Finding their true selves: In nature Gen Z finds who they are and who they want to be

Time on their own outdoors is also foundational for the formation of their identities and personal growth. The independence and strength they get from this meaningful time empowers them in their day-to-day lives and social interactions, helping to define where they are positioned in the world and how they want to relate to others in a more intentional way. As one participant shared: 

“I'm in there walking to my local park and just relaxing and looking at the sky and just wondering where I am in life right now. It made me feel good that my life is good and the situation I'm in is good and I shouldn't have to worry as much and being alone made me feel independent and strong.”   

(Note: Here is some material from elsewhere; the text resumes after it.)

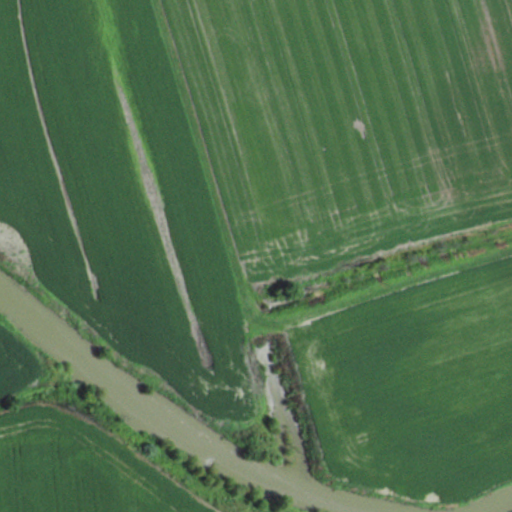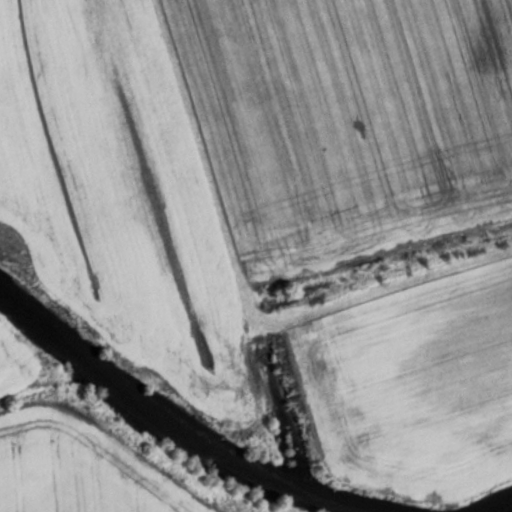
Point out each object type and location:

Learning to be at ease first in this aloneness and getting to know themselves, gives them an anchor around which to weather the storm of daily life. They can be more authentically themselves with friends and family, at home and school and they can find the resilience to the vortex of competitiveness and comparison online that risks making them feel “not quite good enough.” They’re learning healthy ways to be alone in the surprising simplicity of nature. In this aloneness, they find the bravery and self-reflection to better understand themselves: 

“Being alone made it better because I felt a sense of freedom and I was able to be myself.”  

At the heart of these insights, Gen Z has exposed a groundedness in trying to understand the simplest yet most profound elements of life and our place in it. Those we’ve talked to follow their intuition to navigate the world with greater intention and find freedom in being alone. It helps them identify what they want and need, who they are and how they can be shaped by the quiet, self-reflection and the search for their truest selves. Following these individuals, we can tap into our own intuition, finding the staggering beauty in being alone without being lonely and appreciating the quiet power of cutting through the noise.